Images with object cuboids:
━━━━━━

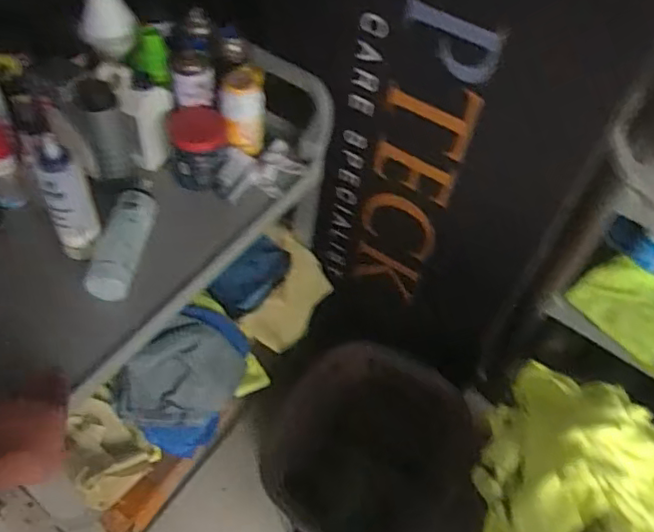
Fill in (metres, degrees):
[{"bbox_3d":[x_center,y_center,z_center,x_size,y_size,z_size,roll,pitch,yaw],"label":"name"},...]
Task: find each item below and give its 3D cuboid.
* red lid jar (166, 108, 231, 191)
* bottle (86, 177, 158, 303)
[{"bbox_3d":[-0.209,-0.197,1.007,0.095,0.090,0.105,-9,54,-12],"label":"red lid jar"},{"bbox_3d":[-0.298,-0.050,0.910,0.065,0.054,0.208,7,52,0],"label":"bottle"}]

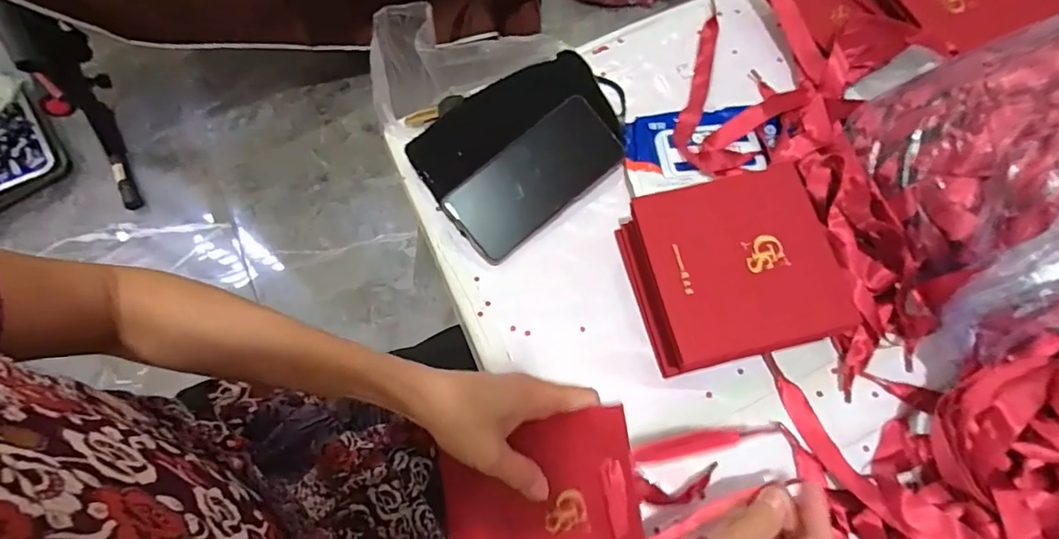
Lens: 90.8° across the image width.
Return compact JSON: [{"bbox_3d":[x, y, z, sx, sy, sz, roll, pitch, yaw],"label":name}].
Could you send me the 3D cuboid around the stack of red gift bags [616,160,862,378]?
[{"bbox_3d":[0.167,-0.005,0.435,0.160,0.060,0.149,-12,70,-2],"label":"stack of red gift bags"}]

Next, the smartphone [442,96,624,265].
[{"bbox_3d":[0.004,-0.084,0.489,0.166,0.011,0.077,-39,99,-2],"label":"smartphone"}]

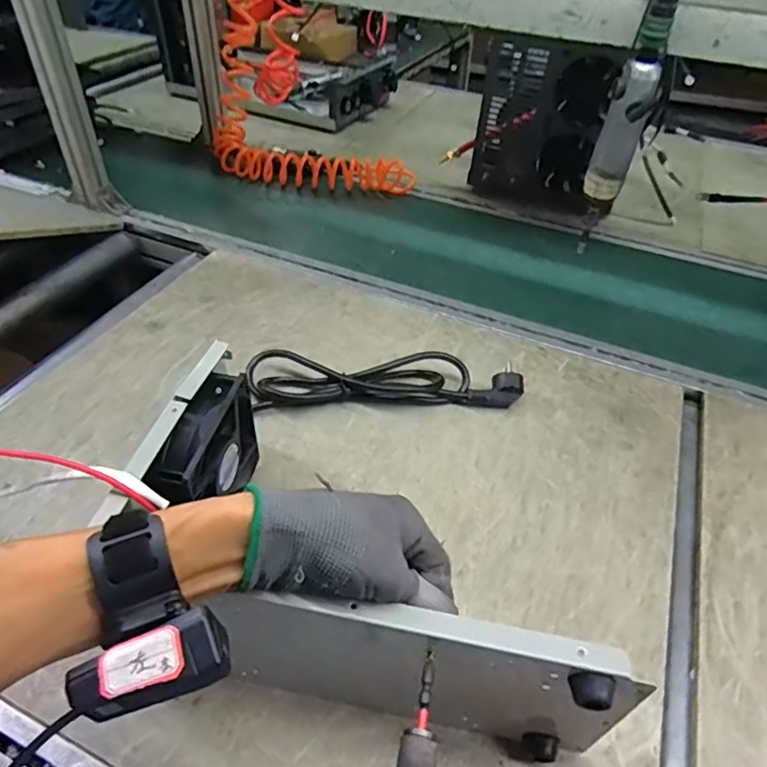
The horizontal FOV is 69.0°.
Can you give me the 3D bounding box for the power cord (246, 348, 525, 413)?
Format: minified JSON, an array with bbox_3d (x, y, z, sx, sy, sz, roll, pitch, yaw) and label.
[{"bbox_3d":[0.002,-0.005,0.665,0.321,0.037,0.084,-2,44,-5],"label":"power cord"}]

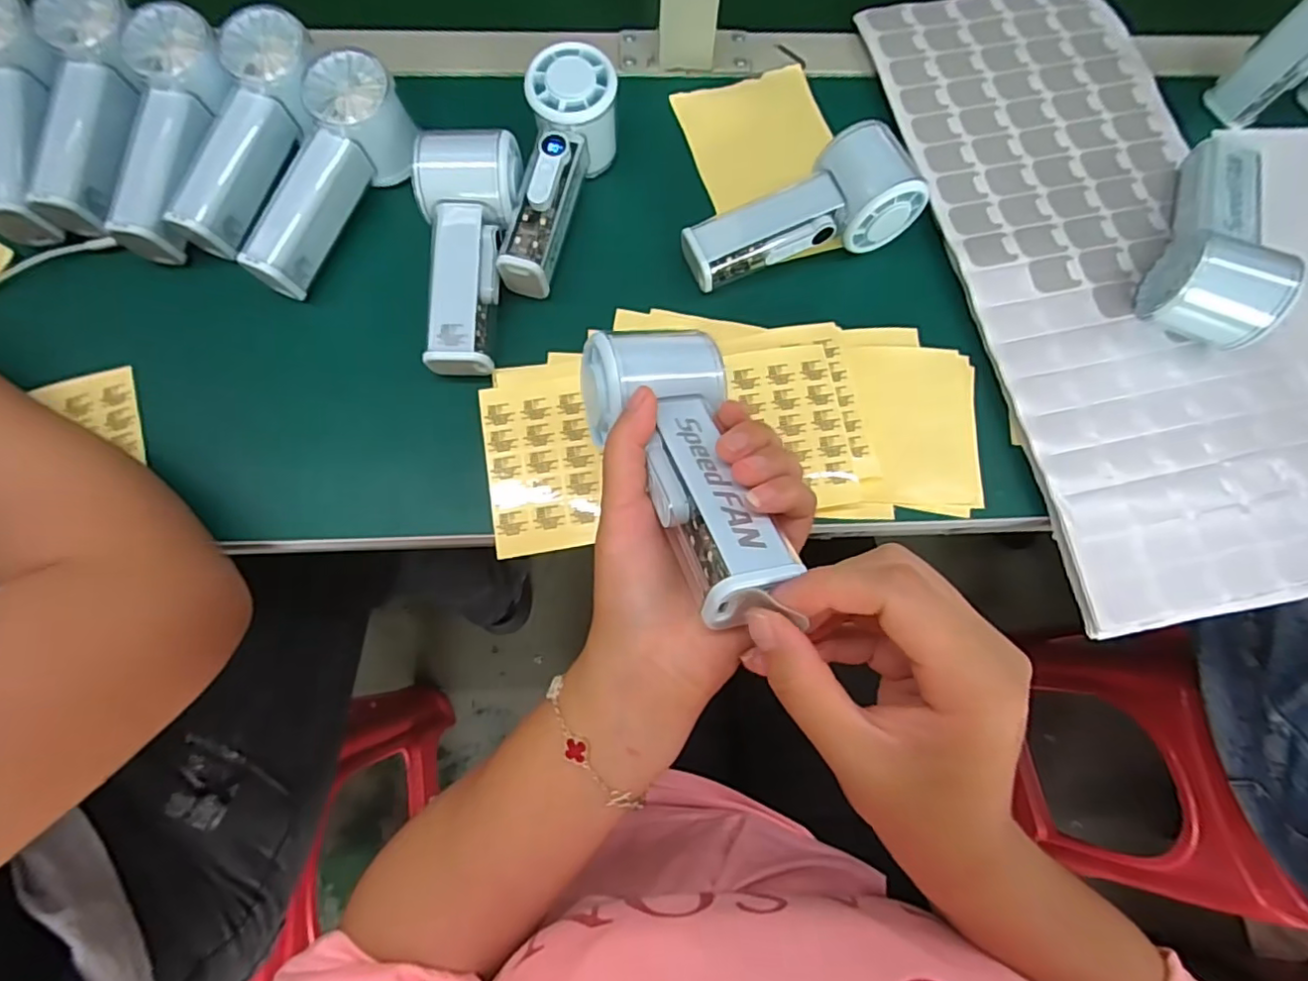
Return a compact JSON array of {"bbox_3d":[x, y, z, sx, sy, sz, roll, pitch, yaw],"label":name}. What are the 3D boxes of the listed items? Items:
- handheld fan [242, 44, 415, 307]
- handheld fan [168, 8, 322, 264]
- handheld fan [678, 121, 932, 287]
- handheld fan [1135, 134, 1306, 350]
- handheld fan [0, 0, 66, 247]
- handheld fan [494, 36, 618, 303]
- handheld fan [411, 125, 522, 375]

━━━━━━

What is required: Look through the entries above, and wherever a line holds the word "name", copy it.

Task output:
[{"bbox_3d":[x_center,y_center,z_center,x_size,y_size,z_size,roll,pitch,yaw],"label":"name"},...]
Return compact JSON: [{"bbox_3d":[x, y, z, sx, sy, sz, roll, pitch, yaw],"label":name}].
Return a compact JSON array of {"bbox_3d":[x, y, z, sx, sy, sz, roll, pitch, yaw],"label":name}. What are the 3D boxes of the listed items? Items:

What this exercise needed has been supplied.